Advertisers have more ways to reach consumers among a growing variety of media channels, and emerging technologies promise to make those moments of connection more engaging. The goal is to avoid inundating the viewers with the same adds on connected TV (CTV), over-the-top (OTT) platforms and linear TV.
“The industry now is challenged because we have a range of different ways to buy CTV, OTT, linear TV,” Sarah Stringer, executive vice president of U.S. media partnerships at Dentsu Media, said in this interview with Beet.TV. “We’re looking for ways we can consolidate the data signals across these different ecosystems to create a better, more pleasant viewing experience for audiences.”
A more holistic view of consumers helps to not only improve that viewing experience, but also to make media buying more efficient for advertisers.

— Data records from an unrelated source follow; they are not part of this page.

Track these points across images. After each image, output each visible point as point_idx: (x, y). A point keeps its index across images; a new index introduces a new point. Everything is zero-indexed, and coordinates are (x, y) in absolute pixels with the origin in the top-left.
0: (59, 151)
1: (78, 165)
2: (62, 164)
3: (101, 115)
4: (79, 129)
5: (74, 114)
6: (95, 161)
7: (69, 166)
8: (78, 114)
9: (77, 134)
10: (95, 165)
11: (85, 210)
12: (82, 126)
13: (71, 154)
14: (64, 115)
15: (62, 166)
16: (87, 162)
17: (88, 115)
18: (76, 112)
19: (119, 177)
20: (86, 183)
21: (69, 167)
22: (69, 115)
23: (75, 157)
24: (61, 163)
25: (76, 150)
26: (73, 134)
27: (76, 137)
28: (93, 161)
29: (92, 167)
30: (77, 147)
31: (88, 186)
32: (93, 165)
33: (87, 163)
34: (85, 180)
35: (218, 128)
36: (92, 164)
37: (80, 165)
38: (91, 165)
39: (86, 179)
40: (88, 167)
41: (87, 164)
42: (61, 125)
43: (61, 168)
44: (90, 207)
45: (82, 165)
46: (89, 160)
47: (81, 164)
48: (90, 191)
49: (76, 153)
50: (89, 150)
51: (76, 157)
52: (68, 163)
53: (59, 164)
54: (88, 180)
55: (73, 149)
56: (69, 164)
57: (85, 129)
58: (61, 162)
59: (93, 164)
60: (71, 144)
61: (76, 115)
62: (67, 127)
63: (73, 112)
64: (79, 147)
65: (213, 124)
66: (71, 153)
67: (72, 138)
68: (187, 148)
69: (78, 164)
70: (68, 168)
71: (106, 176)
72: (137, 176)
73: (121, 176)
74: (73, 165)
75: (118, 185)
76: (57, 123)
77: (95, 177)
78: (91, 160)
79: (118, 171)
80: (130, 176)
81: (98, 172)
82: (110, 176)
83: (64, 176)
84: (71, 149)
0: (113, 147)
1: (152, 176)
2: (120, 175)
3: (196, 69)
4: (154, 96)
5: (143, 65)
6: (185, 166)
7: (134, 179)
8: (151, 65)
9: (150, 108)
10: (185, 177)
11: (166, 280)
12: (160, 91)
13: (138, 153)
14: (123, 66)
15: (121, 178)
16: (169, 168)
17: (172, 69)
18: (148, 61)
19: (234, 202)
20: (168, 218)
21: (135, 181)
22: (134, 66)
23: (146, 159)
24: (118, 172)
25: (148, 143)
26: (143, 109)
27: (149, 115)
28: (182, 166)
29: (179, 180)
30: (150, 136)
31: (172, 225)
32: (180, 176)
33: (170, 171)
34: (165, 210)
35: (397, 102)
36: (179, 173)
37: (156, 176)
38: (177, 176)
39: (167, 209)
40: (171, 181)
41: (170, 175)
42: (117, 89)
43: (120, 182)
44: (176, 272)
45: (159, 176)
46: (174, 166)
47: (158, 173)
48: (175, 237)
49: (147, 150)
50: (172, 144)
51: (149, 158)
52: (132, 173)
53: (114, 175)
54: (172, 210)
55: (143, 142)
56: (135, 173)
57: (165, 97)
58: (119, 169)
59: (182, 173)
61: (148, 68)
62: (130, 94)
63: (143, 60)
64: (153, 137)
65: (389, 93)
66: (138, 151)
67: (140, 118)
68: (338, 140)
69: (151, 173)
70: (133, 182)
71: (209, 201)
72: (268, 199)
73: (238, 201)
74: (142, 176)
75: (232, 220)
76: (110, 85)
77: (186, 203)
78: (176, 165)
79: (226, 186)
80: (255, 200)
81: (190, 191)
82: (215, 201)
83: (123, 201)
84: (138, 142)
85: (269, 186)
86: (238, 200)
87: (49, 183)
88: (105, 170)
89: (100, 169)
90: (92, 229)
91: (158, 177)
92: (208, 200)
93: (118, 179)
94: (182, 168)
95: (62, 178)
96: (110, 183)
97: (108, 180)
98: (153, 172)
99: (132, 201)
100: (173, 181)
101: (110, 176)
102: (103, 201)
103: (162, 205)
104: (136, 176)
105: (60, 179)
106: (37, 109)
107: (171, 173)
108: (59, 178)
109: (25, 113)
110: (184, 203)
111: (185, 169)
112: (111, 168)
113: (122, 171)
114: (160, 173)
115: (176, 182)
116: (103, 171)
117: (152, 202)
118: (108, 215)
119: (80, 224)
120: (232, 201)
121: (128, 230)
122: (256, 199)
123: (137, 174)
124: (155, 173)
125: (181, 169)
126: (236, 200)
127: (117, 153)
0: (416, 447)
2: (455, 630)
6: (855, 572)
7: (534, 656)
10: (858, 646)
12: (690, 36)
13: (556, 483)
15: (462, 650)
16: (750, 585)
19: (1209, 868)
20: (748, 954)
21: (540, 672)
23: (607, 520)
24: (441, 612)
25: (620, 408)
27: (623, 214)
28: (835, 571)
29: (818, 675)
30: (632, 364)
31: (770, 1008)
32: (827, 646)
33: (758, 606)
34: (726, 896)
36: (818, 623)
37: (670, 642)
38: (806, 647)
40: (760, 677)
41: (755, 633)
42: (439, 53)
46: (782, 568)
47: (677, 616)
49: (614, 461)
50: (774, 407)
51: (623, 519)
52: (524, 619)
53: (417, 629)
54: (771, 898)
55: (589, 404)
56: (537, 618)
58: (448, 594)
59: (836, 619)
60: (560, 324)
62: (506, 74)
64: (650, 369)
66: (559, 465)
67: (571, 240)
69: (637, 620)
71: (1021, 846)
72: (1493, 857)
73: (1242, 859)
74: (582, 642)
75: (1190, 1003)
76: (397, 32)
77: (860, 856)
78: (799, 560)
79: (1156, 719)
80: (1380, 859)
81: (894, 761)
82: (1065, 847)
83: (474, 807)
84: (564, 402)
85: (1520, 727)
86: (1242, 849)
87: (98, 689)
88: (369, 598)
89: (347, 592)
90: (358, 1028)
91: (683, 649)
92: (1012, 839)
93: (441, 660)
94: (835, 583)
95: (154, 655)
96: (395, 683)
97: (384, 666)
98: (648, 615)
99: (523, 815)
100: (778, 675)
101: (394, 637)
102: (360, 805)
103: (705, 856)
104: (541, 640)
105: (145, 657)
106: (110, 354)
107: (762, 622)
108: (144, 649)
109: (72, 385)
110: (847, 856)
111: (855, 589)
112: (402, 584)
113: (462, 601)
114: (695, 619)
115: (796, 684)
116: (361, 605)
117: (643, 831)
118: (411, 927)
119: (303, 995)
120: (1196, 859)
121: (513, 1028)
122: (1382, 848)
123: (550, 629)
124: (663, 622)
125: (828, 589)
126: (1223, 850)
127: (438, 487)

“We’ve been doing a lot of work in terms of: how do we demystify the marketplace, how do we take that duplication out of the market and how do we start looking at the data signals that we have?” Stringer said. Those data signals are part of the effort to “try to identify in a respectful way an individual’s experience through this ecosystem and we try to optimize it for not only the brand, but also for the customers themselves.”

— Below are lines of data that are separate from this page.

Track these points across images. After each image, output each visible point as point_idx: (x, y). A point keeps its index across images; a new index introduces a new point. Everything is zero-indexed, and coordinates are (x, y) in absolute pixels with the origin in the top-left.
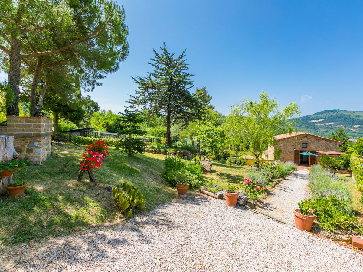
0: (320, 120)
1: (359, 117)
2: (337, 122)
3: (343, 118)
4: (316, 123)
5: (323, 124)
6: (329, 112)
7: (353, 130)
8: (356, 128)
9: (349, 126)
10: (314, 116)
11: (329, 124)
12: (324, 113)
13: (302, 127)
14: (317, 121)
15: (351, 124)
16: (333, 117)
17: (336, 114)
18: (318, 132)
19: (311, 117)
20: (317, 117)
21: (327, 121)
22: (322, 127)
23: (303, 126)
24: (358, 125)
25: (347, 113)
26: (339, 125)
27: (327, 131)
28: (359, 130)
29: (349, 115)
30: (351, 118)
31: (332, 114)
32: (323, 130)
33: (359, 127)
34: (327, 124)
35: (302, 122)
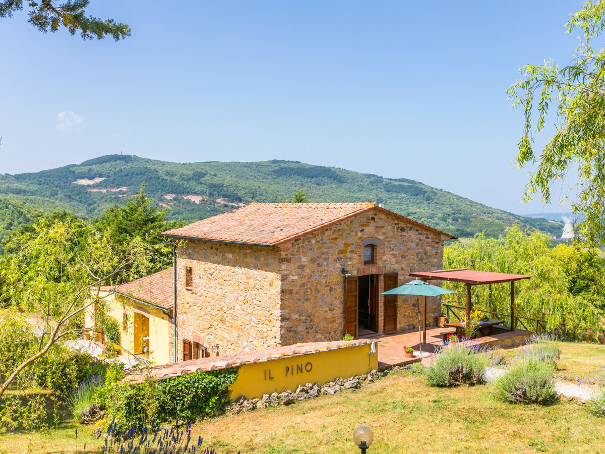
0: (98, 180)
1: (172, 176)
2: (133, 187)
3: (145, 177)
4: (88, 186)
5: (104, 191)
6: (116, 161)
7: (164, 205)
8: (168, 202)
9: (156, 196)
10: (85, 169)
11: (117, 190)
12: (106, 161)
13: (57, 199)
14: (91, 183)
15: (160, 191)
16: (126, 173)
17: (130, 165)
18: (96, 211)
19: (78, 171)
20: (90, 170)
21: (113, 183)
22: (103, 197)
23: (60, 196)
24: (172, 193)
25: (150, 166)
28: (175, 204)
29: (155, 169)
30: (159, 178)
31: (122, 166)
32: (107, 205)
33: (175, 199)
34: (113, 190)
35: (56, 183)
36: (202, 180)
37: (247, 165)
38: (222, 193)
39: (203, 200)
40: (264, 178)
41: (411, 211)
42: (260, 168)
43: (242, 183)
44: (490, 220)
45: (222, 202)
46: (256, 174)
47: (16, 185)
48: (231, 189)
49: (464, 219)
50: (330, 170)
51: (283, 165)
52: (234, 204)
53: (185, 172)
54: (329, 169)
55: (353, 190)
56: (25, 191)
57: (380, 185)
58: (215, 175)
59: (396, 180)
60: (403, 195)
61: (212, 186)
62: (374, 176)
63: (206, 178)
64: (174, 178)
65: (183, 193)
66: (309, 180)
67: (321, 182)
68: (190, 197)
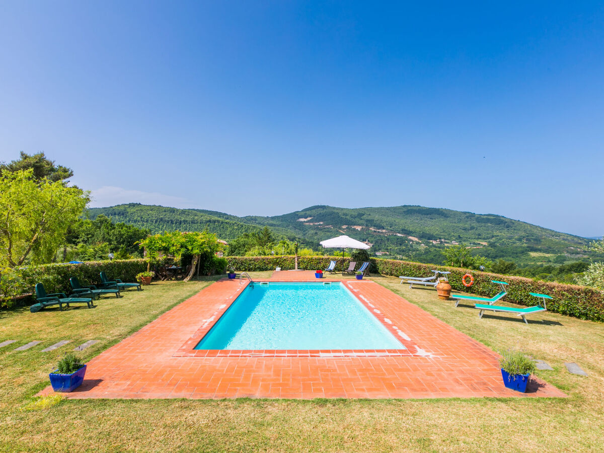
0: (309, 219)
1: (346, 216)
2: (326, 222)
3: (332, 216)
4: (304, 222)
5: (312, 224)
6: (318, 209)
9: (337, 226)
10: (303, 213)
11: (318, 224)
12: (314, 209)
13: (289, 229)
14: (306, 220)
15: (340, 224)
16: (322, 215)
17: (325, 210)
18: (307, 235)
19: (300, 214)
20: (305, 214)
21: (316, 220)
22: (311, 227)
23: (290, 227)
24: (346, 225)
25: (335, 211)
26: (328, 225)
27: (316, 233)
28: (347, 231)
29: (338, 212)
30: (339, 217)
31: (321, 211)
32: (313, 232)
33: (347, 228)
34: (316, 224)
35: (289, 220)
36: (362, 217)
37: (388, 209)
38: (373, 224)
39: (362, 228)
40: (398, 215)
41: (495, 234)
42: (396, 210)
43: (385, 219)
44: (557, 240)
45: (373, 230)
46: (393, 213)
47: (271, 222)
48: (378, 222)
49: (535, 240)
51: (409, 208)
52: (380, 231)
53: (353, 213)
54: (438, 210)
55: (454, 221)
56: (275, 225)
57: (473, 218)
58: (370, 215)
59: (484, 215)
60: (489, 224)
61: (367, 221)
62: (469, 213)
63: (365, 216)
64: (348, 217)
65: (352, 225)
66: (426, 216)
67: (433, 217)
68: (355, 227)
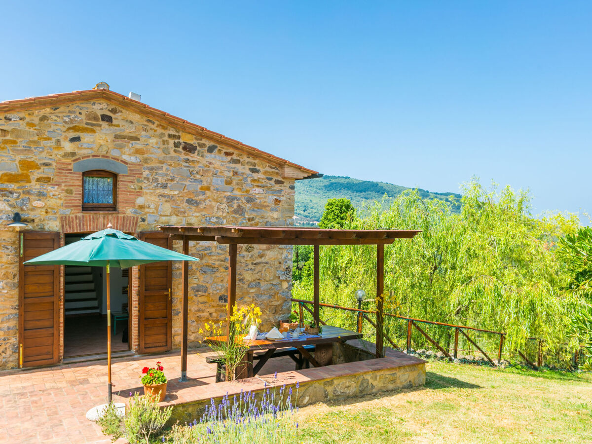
40: (315, 193)
42: (312, 183)
46: (308, 188)
50: (378, 184)
51: (333, 181)
59: (441, 194)
66: (358, 194)
67: (369, 196)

Measurement and Cross-Platform Reach
Brands have more software tools to help measure the effectiveness of TV ads, including eye-tracking technology that can provide more granular detail about how the creative elements affect people’s receptivity to a marketing message.

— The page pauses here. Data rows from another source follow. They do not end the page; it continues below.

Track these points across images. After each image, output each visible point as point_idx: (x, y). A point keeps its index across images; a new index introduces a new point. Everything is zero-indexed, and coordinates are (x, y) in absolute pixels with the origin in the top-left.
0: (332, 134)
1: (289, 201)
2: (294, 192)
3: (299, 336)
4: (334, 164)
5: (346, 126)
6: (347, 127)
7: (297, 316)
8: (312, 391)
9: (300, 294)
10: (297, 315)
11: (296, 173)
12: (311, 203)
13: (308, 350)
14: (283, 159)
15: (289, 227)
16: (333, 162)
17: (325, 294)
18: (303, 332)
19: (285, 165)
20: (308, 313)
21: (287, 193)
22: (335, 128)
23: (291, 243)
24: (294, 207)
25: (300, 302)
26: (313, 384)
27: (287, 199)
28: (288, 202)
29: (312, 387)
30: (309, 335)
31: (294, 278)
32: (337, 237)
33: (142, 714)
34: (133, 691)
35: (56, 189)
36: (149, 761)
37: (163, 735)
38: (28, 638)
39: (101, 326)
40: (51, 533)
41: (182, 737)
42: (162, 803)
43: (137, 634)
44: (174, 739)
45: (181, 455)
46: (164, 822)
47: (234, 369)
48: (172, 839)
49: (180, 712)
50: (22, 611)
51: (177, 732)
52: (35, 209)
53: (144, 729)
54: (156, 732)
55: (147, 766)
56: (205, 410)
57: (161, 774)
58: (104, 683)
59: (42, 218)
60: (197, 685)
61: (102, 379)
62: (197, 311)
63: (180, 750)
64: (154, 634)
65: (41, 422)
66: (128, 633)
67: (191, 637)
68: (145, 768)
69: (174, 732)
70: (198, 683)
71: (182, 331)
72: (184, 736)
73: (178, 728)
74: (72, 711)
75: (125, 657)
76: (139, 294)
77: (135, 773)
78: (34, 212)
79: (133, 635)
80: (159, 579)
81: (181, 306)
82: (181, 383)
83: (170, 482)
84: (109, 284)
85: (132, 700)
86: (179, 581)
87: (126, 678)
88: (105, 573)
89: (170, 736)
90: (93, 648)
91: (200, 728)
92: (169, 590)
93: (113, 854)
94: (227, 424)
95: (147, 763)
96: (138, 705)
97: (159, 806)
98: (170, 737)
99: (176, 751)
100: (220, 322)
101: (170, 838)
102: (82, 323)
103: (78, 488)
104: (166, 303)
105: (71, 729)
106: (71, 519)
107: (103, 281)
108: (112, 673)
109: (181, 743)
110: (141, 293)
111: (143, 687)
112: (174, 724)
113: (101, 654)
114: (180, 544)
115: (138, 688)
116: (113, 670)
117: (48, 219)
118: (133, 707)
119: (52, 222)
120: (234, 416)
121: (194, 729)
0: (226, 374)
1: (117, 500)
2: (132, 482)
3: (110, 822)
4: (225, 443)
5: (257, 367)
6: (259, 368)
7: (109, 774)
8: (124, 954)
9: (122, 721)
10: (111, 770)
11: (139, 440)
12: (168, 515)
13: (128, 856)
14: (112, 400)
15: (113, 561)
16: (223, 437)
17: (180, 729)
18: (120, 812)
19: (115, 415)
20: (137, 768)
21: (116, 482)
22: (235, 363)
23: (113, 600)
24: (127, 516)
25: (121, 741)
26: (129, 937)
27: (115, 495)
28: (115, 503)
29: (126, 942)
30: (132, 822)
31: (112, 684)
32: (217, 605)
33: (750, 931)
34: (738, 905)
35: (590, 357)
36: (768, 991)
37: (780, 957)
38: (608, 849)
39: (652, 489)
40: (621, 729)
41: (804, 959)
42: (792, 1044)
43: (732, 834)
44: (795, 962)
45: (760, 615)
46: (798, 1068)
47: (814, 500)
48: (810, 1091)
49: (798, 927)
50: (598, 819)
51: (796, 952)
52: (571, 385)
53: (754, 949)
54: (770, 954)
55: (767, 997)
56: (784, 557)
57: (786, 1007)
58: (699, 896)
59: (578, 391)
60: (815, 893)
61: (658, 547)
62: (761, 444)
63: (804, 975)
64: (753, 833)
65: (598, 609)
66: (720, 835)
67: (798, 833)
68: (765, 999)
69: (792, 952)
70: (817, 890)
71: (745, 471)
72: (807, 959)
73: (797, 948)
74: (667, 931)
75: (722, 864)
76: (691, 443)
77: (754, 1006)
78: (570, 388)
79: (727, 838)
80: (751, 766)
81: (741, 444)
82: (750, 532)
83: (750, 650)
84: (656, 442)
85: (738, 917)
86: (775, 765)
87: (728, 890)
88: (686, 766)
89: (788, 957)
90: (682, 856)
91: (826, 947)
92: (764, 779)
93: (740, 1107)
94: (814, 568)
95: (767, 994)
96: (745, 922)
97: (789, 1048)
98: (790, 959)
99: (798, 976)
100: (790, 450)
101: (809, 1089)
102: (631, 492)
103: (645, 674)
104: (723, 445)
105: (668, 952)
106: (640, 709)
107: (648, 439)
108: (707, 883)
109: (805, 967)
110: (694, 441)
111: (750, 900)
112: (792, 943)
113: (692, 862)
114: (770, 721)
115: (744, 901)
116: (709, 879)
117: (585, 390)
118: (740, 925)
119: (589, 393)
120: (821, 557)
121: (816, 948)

“It’s fascinating that we now have these tools at our disposal, and it’s something that we continue to dig into at Dentsu, because we continue to see that it has such a huge impact on the effectiveness of your campaigns,” Stringer said.
The cross-platform media environment has many digital “walled gardens” that add to the difficulties in making campaigns less repetitive for consumers as they move across different platforms.
“We will need as agencies to look at these translation points across the media that is a little bit more open and are building out industrywide tools to have a better performance across each of their platforms, and how we factor that into some of the other players that we work with that are fundamental to a media plan as well,” Stringer said. “The Holy Grail will still be around how we identify individuals in a still-respectful way and in a privacy-first way. We’ll find that it will be less around the individual and more around the outcome and the context.”
Immersive Ad Experiences
Mixing content and commerce is becoming more feasible with the emergence of technologies to insert branded product placements within programming.
“The technology I’m most excited around is this idea of 3D object that has been added to a video post-production,” Stringer said. “It’s essentially like an overlay technology, and it will identify key moments where it would seem natural for an object or an advert to be placed into a video, and allows for a more seamless way for a brand to be visible without necessarily being an interruptive force.”
Video channels increasingly are offering more interactivity that gives people an immediate way to buy products they see on screen.
“There’s some really exciting technology that will really allow for that moment of brand to be reconnected to that moment of content or purchase, which is great,” she said.